The first verses say: “How we miss you, we continue to count the days in grief. This is our prayer, we so long to have you back.”

Shehenaz also reiterated an offer of MVR200,000 (US$12,970) for useful information that may lead to him.

The police, who had initially denied any link between Rilwan’s disappearance and the abduction of an unknown person reported by his neighbours on August 8, 2014, have offered little information on his whereabouts.

Nearly a hundred people gathered to hear the song, while several hundred more wrote tributes online, on Twitter, Facebook and blogs.

“[W]e know someone did this. Someone gave the order to abduct Rilwan. Someone carried it out. Someone organized a car and transported it back and forth from Hulhumalé. Someone owned the car. Someone drove the car. Someone dropped the knife,” wrote Rilwan’s friend Yameen Rasheed, a blogger, in an op-ed for newspaper Mihaaru.

“For 609 days, someone did make the police publicly deny any link between the Hulhumalé abduction and Rilwan’s disappearance… It is evident that somebody has been protecting the evil people who did this to our Rilwan. And that somebody is still out there, and here we are, two years later, still without the answers we seek.”

Daniel Bosley, former Editor of the Maldives Independent, wrote on his blog: “Two years on, and the truth that friends and family knew within days of his disappearance has been confirmed, despite the best efforts of some to misconstrue his disappearance in some misguided attempt to ignore an inconvenient truth.

“There was a conspiracy to abduct Rilwan that night, and there has been a conspiracy to cover it up afterwards. To label the search for truth and justice for this man political is to identify oneself as coward, cretin, or complicit.”

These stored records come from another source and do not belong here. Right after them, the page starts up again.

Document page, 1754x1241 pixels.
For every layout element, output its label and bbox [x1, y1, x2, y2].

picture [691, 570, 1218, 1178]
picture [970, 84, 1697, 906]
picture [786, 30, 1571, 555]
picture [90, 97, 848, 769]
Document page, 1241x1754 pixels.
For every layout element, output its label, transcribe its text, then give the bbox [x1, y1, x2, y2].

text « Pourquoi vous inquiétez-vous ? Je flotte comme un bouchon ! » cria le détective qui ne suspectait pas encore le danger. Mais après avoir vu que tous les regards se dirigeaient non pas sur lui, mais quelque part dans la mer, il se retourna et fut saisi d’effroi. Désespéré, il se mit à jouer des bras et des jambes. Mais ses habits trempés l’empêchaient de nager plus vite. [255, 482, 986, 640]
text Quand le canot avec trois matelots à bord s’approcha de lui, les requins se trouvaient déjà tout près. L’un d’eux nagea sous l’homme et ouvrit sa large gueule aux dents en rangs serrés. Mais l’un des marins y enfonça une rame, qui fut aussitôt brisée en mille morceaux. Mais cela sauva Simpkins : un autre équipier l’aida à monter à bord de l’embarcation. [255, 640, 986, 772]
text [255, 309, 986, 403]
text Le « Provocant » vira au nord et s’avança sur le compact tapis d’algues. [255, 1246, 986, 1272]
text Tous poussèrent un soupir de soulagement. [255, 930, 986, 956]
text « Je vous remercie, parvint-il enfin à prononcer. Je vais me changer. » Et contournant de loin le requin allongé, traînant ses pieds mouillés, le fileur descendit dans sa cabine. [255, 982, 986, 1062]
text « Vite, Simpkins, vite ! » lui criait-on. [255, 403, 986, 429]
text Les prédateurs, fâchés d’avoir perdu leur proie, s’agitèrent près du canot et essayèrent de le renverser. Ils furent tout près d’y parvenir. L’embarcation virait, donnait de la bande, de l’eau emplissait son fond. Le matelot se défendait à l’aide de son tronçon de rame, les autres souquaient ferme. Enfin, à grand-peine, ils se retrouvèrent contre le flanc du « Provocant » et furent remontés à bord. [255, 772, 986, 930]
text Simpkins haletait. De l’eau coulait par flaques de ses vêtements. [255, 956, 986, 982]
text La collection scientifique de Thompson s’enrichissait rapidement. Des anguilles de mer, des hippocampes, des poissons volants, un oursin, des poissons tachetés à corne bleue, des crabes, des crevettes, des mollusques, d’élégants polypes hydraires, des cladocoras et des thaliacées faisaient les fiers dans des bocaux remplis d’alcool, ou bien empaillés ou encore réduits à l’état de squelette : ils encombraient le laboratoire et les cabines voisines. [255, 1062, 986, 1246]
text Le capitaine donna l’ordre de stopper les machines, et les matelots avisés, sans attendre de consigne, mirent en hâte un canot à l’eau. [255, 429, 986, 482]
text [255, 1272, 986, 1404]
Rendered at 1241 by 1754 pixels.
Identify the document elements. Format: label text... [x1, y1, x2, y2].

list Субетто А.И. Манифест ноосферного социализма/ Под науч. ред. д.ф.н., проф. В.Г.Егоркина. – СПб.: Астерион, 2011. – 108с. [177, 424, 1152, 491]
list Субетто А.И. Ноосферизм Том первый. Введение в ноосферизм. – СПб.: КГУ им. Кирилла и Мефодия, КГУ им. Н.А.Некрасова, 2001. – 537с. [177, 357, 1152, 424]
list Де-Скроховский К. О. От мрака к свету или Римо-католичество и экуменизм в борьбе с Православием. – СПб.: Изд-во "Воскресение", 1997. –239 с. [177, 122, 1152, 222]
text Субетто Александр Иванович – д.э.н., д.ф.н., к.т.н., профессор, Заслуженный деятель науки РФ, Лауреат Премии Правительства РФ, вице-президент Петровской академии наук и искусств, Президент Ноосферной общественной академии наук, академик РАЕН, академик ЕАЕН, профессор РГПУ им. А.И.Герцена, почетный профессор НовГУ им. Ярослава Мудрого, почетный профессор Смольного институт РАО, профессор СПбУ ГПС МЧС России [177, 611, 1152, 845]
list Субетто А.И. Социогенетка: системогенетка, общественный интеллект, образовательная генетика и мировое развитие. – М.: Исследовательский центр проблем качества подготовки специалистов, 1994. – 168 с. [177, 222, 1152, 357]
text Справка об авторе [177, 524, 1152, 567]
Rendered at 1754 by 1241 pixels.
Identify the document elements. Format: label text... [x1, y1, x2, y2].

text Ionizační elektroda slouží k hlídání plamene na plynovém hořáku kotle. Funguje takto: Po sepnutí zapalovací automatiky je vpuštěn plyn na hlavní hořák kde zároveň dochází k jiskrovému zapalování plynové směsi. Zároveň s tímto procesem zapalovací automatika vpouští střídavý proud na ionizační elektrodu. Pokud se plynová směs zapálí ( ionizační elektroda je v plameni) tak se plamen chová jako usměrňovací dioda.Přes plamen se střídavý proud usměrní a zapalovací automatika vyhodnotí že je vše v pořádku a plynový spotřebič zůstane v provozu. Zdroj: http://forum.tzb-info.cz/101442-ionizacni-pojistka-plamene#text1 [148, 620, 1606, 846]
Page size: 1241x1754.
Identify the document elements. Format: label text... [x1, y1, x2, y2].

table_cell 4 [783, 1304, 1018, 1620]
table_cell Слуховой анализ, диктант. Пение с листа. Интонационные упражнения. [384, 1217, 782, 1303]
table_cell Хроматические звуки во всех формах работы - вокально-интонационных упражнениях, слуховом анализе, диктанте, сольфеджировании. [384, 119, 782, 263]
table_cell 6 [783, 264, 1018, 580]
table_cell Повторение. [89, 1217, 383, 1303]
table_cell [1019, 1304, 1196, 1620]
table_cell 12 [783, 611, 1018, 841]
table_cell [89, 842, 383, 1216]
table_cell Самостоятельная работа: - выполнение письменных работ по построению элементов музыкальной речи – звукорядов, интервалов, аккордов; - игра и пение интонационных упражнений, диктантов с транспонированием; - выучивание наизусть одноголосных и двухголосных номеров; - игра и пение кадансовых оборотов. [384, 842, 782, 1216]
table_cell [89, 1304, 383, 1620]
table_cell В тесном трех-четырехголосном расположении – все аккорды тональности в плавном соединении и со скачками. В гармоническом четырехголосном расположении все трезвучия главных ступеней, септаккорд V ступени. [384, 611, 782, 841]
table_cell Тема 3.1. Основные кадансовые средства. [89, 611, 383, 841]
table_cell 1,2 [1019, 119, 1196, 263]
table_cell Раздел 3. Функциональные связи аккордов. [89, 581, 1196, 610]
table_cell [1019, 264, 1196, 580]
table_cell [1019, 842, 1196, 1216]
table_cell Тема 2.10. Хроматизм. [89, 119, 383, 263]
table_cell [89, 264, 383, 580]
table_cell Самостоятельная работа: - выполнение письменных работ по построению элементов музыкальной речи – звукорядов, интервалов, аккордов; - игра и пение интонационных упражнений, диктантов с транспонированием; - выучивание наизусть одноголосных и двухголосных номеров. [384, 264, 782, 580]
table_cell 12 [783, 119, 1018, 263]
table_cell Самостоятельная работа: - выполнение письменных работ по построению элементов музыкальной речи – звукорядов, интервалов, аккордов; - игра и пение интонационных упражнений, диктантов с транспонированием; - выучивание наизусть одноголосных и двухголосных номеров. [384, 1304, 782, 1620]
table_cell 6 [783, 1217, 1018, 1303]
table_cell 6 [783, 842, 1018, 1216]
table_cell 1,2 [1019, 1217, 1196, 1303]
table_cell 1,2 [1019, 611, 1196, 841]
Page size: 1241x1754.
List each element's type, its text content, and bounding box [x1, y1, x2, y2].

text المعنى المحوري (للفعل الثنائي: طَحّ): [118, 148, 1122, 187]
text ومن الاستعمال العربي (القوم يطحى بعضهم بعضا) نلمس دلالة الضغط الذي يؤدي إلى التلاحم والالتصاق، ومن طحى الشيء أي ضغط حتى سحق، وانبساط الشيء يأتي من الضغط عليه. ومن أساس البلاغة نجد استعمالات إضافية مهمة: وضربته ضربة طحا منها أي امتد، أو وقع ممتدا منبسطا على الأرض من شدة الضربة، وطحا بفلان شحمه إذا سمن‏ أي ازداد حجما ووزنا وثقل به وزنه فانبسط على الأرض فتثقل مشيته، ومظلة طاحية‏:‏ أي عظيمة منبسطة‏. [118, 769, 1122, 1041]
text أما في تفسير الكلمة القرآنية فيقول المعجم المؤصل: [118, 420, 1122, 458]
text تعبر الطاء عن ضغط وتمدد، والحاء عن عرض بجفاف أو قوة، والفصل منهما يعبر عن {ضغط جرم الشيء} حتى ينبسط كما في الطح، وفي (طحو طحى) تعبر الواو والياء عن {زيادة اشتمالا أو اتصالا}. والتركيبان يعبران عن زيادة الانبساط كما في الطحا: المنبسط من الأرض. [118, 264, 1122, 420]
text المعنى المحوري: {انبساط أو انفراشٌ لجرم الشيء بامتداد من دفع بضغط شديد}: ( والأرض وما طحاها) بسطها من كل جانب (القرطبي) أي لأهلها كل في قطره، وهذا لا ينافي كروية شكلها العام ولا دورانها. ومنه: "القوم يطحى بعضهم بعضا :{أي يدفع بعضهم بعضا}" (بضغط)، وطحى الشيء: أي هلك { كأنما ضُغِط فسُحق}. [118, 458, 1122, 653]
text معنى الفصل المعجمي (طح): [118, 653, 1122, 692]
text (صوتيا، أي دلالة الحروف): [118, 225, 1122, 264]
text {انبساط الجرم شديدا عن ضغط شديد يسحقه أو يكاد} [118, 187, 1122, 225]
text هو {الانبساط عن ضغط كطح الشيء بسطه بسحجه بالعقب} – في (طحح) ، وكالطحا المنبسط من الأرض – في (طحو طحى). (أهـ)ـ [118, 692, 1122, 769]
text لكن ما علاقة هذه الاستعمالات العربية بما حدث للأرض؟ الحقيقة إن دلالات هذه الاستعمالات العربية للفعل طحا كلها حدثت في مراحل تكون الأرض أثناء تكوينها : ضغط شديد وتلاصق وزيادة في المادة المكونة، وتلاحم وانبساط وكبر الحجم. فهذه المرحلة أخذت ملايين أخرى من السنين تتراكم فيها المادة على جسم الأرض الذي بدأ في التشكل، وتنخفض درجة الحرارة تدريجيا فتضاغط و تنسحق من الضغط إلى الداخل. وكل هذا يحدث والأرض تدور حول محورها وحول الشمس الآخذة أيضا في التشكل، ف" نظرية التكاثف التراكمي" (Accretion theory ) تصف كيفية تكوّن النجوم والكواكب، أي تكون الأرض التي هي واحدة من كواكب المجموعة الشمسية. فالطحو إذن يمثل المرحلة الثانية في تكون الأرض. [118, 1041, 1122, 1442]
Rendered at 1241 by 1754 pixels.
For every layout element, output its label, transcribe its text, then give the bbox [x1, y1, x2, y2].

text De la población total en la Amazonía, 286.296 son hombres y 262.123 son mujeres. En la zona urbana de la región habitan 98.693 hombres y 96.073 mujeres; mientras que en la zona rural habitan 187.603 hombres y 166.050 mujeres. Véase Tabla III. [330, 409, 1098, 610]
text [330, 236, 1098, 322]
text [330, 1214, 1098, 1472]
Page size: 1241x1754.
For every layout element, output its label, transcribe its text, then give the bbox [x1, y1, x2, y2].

Former human rights commissioner Ahmed Tholal wrote: “Two years of heartache, uncertainty, dismay… two years of excuses and sloppy investigations, two years of denial and a conspicuous lack of concern by authorities….two years time for the perpetrators to make a clean break….two years too late for excuses and apologies.”

A total of seven linked to Malé’s Kuda Henveiru gang were arrested, but all have been released, with police citing insufficient evidence for prosecution. Some suspects have since left the country, reportedly to Syria.

Rilwan’s family has accused the state of involvement, noting police confirmation of his abduction came only in April this year, just weeks before the UN launched an inquiry. The government has denied the claim.

The police, who have questioned former Vice President Ahmed Adeeb over the disappearance, said they are also investigating an attempt at forging Rilwan’s passport, which they say was made “to make it appear as he had left or was out of the country.”

At the time of the attempted cover-up, several pro-government websites, citing a blog that later turned out to fake, claimed Rilwan had died in the Syrian civil war. Ruling party lawmakers and activists had also accused the family of running a smear campaign against the government then.

The case has received global attention, with calls for an independent inquiry by the US State Department and by press freedom groups, Reporters Without Borders, Committee to Protect Journalists and the International Federation of Journalists.

Athul Keshup, the US ambassador, Shelley Whitting, the Canadian ambassador, and the European Union tweeted in solidarity today.

The People’s Majlis is meanwhile yet to address a 5000-signature strong petition urging an independent inquiry, while complaints over police negligence are pending at the Human Rights Commission of the Maldives and the National Integrity Commission.